* _Task instructions_:
[a] From the Acomb War Memorial article, set down verbatim the part that opens with the words containing "According to the" and closes with "not yet started.".
[b] In the Acomb War Memorial article, which body promised to fund a path from the entrance to the memorial?

* _Document passage_:
####################

Acomb War Memorial restoration – deadline looms

Acomb War Memorial – Civic Trust notice

According to the York Civic Trust, restoration of the stonework on the Acomb War Memorial should be completed next week.

They promise, in a poster attached to the (ugly) security barriers which currently protect the monument, that their work will be completed “before the middle of October”.

They promise that a remembrance ceremony will take place on 11th November – the 100 year anniversary of the end of the First World War. St Stephen’s Church confirm that they will be holding a service of remembrance, part of which will be held at the Acomb War Memorial on 11th November.

Progress on other commemorative work in the memorial gardens has been slow.

The Westfield Ward Committee promised to fund the provision of a path, from the entrance to the memorial, in an attempt to make access for disabled people and wheelchair users easier. The work has not yet started.

The Ward Committee also promised to fund “crown thinning” of some of the trees on the site in an attempt to encourage flower growth. Reducing the amount of vegetation would also have the effect of improving visibility into the gardens, making anti social behaviour less likely.

The Council sign – which prohibits alcohol consumption on The Green – is only just coming back into view as the leaves fall.

Sadly the rotten fence posts which were left in the gardens a few weeks ago are still there despite being reported to the council for removal.

So a lot still to do.

Dumped rotten fencing in memorial garden

Well camouflaged alcohol prohibition notice

York Remembers: Tommy statue supports Armed Forces and mental health charities

York is supporting the national ‘there but not there’ appeal to raise £15 million for Armed Forces and mental health charities with its own tommy statue.

####################

* _Provided material_:

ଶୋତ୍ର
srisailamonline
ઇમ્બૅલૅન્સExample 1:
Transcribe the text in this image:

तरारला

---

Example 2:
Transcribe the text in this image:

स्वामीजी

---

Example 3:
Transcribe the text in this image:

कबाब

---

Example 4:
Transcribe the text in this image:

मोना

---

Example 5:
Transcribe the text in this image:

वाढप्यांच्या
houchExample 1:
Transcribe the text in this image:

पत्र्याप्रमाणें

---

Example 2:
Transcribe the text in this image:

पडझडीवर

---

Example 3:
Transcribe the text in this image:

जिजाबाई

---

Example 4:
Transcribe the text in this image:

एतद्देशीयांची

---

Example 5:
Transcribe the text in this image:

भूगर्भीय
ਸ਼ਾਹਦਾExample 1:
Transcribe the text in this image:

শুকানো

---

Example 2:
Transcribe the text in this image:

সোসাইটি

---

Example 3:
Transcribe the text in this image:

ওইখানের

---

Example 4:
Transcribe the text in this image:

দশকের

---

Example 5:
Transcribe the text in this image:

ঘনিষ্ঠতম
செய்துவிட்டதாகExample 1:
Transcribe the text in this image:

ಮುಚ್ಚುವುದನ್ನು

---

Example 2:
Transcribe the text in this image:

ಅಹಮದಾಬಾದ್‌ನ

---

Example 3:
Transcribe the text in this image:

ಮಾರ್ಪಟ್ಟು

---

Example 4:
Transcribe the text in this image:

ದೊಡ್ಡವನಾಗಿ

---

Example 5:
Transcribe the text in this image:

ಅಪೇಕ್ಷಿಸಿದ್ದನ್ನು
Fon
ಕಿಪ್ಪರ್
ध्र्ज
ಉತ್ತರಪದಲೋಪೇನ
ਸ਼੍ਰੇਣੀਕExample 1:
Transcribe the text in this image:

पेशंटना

####################

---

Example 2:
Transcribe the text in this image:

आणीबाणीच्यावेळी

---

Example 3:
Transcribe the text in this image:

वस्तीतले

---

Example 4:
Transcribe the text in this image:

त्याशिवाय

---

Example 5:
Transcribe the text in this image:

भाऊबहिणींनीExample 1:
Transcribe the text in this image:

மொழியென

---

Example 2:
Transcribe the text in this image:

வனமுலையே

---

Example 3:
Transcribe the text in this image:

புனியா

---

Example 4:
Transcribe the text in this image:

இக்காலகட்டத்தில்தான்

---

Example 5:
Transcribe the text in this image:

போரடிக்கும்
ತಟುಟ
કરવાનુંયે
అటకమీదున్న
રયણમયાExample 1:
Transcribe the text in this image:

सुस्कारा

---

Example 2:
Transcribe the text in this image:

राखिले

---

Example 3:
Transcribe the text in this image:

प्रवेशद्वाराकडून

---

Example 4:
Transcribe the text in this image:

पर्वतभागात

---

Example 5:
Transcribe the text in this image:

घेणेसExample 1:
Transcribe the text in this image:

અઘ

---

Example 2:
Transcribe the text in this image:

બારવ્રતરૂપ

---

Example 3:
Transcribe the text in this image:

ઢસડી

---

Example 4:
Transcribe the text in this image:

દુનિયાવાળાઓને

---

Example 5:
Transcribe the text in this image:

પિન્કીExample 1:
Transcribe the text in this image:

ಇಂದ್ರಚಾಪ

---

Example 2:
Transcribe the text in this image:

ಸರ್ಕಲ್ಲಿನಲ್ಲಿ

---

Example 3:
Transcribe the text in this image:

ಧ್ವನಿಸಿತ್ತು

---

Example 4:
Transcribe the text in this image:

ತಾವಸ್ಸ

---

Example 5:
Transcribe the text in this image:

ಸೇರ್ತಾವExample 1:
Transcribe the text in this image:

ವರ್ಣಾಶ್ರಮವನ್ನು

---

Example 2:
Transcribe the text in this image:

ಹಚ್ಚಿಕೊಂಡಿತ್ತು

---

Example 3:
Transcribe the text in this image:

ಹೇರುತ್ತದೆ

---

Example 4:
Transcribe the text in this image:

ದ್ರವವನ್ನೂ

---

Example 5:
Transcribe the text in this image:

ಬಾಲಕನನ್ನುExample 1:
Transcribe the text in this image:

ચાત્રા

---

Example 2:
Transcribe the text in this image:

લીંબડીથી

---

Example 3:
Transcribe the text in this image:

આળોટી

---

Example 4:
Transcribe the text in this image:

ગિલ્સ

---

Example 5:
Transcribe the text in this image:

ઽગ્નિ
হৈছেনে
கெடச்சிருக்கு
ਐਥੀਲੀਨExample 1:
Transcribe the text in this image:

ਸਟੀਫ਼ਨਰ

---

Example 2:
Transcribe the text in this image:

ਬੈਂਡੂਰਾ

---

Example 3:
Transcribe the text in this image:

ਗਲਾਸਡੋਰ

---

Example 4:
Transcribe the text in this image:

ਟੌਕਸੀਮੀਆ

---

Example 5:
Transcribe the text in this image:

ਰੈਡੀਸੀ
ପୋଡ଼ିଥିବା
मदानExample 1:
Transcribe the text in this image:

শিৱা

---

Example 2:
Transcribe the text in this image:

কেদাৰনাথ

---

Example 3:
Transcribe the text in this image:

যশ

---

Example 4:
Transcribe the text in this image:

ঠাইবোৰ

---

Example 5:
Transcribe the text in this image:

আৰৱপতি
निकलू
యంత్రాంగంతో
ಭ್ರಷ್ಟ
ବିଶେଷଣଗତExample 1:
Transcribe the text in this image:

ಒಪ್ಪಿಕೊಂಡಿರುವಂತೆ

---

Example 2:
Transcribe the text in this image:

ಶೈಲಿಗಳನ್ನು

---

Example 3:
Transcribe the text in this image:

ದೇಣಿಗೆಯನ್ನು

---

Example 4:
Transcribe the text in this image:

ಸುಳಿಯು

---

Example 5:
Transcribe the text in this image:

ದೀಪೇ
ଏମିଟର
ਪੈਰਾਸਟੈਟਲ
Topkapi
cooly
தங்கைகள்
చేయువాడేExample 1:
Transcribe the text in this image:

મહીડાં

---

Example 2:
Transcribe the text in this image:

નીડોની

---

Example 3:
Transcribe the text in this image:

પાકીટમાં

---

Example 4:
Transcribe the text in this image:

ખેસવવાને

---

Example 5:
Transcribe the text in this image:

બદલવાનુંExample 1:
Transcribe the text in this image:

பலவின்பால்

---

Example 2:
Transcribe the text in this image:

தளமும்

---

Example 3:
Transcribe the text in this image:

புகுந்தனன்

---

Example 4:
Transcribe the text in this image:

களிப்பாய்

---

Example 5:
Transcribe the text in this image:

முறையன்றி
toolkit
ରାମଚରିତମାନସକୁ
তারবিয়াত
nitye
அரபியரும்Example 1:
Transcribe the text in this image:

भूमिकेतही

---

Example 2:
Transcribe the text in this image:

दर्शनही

####################

* _Problem solutions_:
[a]
According to the York Civic Trust, restoration of the stonework on the Acomb War Memorial should be completed next week.

They promise, in a poster attached to the (ugly) security barriers which currently protect the monument, that their work will be completed “before the middle of October”.

They promise that a remembrance ceremony will take place on 11th November – the 100 year anniversary of the end of the First World War. St Stephen’s Church confirm that they will be holding a service of remembrance, part of which will be held at the Acomb War Memorial on 11th November.

Progress on other commemorative work in the memorial gardens has been slow.

The Westfield Ward Committee promised to fund the provision of a path, from the entrance to the memorial, in an attempt to make access for disabled people and wheelchair users easier. The work has not yet started.

[b] The Westfield Ward Committee.